## EXTRAIT CHOISI
···

Le cèdre de l’Atlas est en danger. 134.000 hectares sont menacés par le dérèglement climatique, l’abattage clandestin et le sur-pâturage. Le pays cherche désormais à protéger ce précieux patrimoine végétal qui, à lui seul, représente la moitié de la biodiversité marocaine.
Article rédigé par Catherine Le Brech
France Télévisions
Publié
Temps de lecture : 5min
Une forêt de cèdres dans la région d'Azrou-Ifrane au Maroc. Le cèdre de l'Atlas peut atteindre plus de 50 mètres de hauteur et 10 mètres de circonférence à la souche. (Photo/Abdenbi Zine El Abidine)

Le cèdre de l’Atlas se meurt. Les écologistes ne cessent de tirer la sonnette d’alarme depuis que cet arbre, connu pour sa résistance et sa longévité (il vit en moyenne 1500 ans), a fait son entrée dans la liste rouge des espèces menacées de disparition établie en 2013 par l’Union internationale pour la conservation de la nature.
 
Les changements climatiques en première ligne
«Le cèdre de l’Atlas est une espèce opportuniste sur le plan hydrique et vulnérable à la sécheresse, explique à Géopolis Zine El Abidine Abdenbi, chercheur et enseignant à l'école forestière d'ingénieurs de Salé, au Maroc. Une grande partie de la cédraie du moyen Atlas oriental et du haut Atlas oriental, soumise à des conditions de sécheresse extrêmes, a disparu depuis longtemps. Il ne reste que quelques vestiges épars très localisés.» En outre, ajoute-t-il, «le déficit hydrique et la chaleur, favorisent souvent l’installation et la prolifération d’insectes ravageurs comme la tordeuse, la chenille des pins, qui favorisent les processus de dégradation du cèdre».

···

## DONNÉES ENREGISTRÉES
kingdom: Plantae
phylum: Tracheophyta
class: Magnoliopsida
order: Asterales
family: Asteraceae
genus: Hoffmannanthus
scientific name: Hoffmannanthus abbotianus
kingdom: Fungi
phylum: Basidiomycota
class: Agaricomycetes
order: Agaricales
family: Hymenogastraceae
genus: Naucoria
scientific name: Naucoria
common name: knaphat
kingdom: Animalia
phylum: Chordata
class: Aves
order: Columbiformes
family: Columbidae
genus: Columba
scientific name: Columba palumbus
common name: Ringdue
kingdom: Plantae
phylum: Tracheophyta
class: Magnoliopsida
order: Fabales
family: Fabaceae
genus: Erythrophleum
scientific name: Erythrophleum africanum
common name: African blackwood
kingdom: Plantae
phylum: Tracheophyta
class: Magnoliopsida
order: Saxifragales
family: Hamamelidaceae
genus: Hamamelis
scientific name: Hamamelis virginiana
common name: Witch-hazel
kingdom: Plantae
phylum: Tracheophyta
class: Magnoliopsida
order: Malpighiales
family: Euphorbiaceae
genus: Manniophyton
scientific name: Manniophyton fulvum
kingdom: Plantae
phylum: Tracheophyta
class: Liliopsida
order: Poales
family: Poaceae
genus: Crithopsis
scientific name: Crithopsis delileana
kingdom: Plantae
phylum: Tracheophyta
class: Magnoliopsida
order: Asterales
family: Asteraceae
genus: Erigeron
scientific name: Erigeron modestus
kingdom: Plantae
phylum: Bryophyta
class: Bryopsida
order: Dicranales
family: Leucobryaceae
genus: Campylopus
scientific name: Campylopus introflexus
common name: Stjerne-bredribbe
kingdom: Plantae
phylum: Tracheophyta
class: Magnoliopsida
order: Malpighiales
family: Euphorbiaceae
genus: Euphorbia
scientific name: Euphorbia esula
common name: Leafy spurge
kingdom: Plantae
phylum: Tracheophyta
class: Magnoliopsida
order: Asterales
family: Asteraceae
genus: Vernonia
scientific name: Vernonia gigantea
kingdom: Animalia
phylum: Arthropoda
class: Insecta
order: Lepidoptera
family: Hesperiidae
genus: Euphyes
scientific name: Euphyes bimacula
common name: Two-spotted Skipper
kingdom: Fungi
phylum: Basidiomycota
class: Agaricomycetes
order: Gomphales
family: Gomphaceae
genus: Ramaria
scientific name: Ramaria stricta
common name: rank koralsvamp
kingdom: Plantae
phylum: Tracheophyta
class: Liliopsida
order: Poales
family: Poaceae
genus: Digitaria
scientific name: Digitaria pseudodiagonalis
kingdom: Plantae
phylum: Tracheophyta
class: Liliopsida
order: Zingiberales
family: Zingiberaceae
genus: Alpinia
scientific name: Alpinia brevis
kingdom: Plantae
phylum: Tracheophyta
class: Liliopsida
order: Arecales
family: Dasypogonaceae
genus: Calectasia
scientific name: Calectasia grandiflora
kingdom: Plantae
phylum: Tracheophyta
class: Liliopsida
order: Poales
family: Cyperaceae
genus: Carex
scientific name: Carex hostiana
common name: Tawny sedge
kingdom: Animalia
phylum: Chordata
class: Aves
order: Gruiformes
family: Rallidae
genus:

···

## CONSIGNE RÉDIGÉE 1
Répondez à ces questions sur l'extrait consacré au cèdre de l'Atlas :
(a) Combien d'hectares de cèdres sont menacés ?
(b) Combien d'années vit en moyenne le cèdre de l'Atlas ?
(c) En quelle année a été établie la liste rouge dans laquelle figure cet arbre ?
## CONSIGNE RÉDIGÉE 2
Recopiez, s'il vous plaît, le passage de l'extrait sur le cèdre de l'Atlas qui commence par « Le cèdre de l’Atlas est en » et se termine par « Zine El Abidine) ».
## CONSIGNE RÉDIGÉE 3
Selon l'extrait sur le cèdre de l'Atlas, en quoi le déficit hydrique et la chaleur contribuent-ils à la dégradation du cèdre ? Répondez en une à trois phrases.
Les lignes n'ont aucun lien avec l'extrait.

## RÉPONSE FINALE 1
(a) 134.000 hectares.
(b) 1500 ans.
(c) En 2013.

## RÉPONSE FINALE 2
Le cèdre de l’Atlas est en danger. 134.000 hectares sont menacés par le dérèglement climatique, l’abattage clandestin et le sur-pâturage. Le pays cherche désormais à protéger ce précieux patrimoine végétal qui, à lui seul, représente la moitié de la biodiversité marocaine.
Article rédigé par Catherine Le Brech
France Télévisions
Publié
Temps de lecture : 5min
Une forêt de cèdres dans la région d'Azrou-Ifrane au Maroc. Le cèdre de l'Atlas peut atteindre plus de 50 mètres de hauteur et 10 mètres de circonférence à la souche. (Photo/Abdenbi Zine El Abidine)

## RÉPONSE FINALE 3
Le déficit hydrique et la chaleur favorisent souvent l'installation et la prolifération d'insectes ravageurs. Ces insectes favorisent à leur tour les processus de dégradation du cèdre.